Many anticipate equally idiosyncratic tales – pushed mainly by native dynamics – to drive returns once more over 2025.
“Excessive yield has additionally performed usually fairly nicely – it has been doing nicely for just a few months now,” mentioned Nick Eisinger, co-head of rising markets with Vanguard, including: “We nonetheless assume these are fascinating components of the market.”
Like Larose, he cited frontier markets, notably in Africa, as “unlikely to be systematically influenced by geopolitical or world macro components”.
Buyers cited a number of different international locations – lots of which have struggled to draw international money – together with Egypt, Nigeria and the Dominican Republic – pretty much as good targets.
Zambia, Ghana and Sri Lanka, which not too long ago emerged from debt restructuring offers, are additionally engaging bets this yr, they mentioned.
However there are some brilliant spots amongst bigger, non-frontier rising economies too, akin to Turkey and South Africa.
Turkey has turn into a preferred play for international money because it returned to orthodox fiscal coverage in 2023, and not too long ago launched into a rate-cutting cycle and may gain advantage from reconstruction in Syria and Ukraine.

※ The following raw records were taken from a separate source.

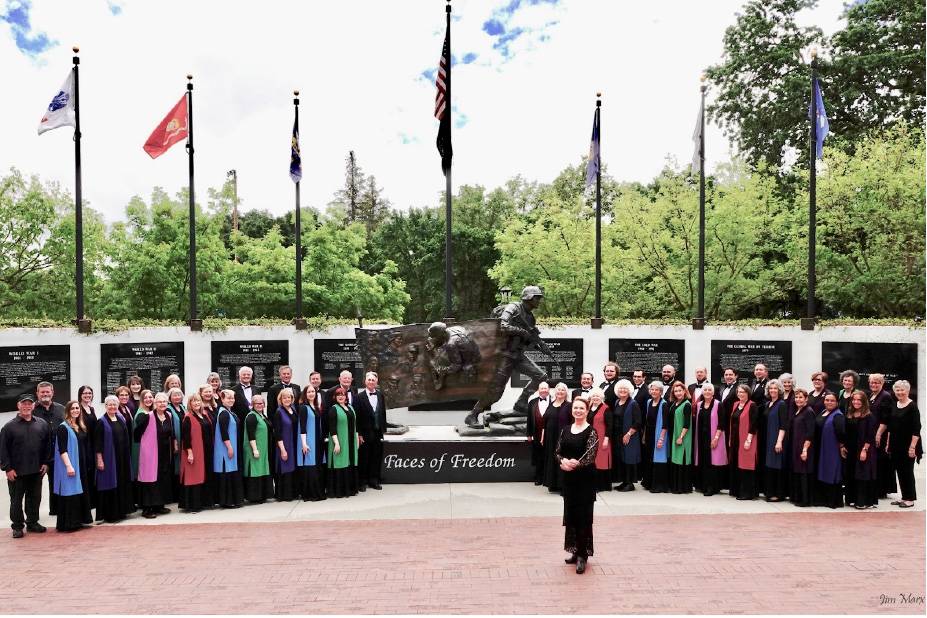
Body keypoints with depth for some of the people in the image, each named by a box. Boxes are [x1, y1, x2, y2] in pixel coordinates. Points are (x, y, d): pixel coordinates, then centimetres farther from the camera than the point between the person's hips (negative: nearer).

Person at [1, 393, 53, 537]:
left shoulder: (42, 424, 3)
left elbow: (47, 445, 7)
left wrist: (46, 463, 2)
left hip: (36, 470, 3)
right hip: (16, 471, -2)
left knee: (35, 498, 12)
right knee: (16, 500, 6)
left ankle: (32, 522, 26)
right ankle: (17, 526, 18)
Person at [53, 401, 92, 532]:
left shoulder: (81, 427, 12)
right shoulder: (63, 428, -10)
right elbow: (62, 449, -16)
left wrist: (85, 464, 13)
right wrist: (68, 465, -23)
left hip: (81, 465, 8)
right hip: (69, 466, -8)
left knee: (81, 492, 12)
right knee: (70, 494, -4)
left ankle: (79, 520, 21)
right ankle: (67, 523, 4)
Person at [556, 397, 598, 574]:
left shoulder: (591, 432, -10)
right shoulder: (565, 430, 8)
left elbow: (590, 457, -17)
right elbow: (558, 452, 7)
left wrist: (573, 463, -24)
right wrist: (563, 461, -14)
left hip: (585, 478, -6)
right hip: (569, 478, 6)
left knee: (583, 516, -1)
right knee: (570, 514, 11)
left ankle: (583, 555, 7)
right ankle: (576, 551, 24)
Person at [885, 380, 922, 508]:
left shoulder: (912, 406, -9)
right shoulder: (894, 406, 10)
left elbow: (916, 429, -13)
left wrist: (912, 446, -17)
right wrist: (888, 443, 12)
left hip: (907, 446, -6)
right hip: (896, 445, 6)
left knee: (907, 471, 1)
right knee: (900, 471, 10)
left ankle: (910, 499, 11)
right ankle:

South Africa, traders mentioned, is much less reliant on exporting to america, may gain advantage from falling oil costs and has a mixture of commodity exports that might assist it climate geopolitical turmoil.
“The few trades that… have stunned the previous couple of weeks have been low beta, low correlation trades with the greenback,” mentioned Marek Drimal, lead CEEMEA strategist with Societe Generale (OTC:). “Turkey is a chief instance. They have been doing fairly alright.”
Drimal additionally cited bets on international change forwards in Egypt and treasury payments in Kenya.
However it’s not a free go for all rising economies.
JPMorgan downgraded its suggestion on Panama’s bonds after Trump ramped up his menace this week to “take again” the Panama canal.
Silver-lining tales from the earlier Trump administration is perhaps much less fortunate this time, too, particularly those that benefited from diverted Chinese language commerce.
“Mexico, Vietnam, Malaysia… can be extra focused,” mentioned Magda Branet, head of rising markets with AXA Funding Managers. “Trump will look to shut these loopholes.”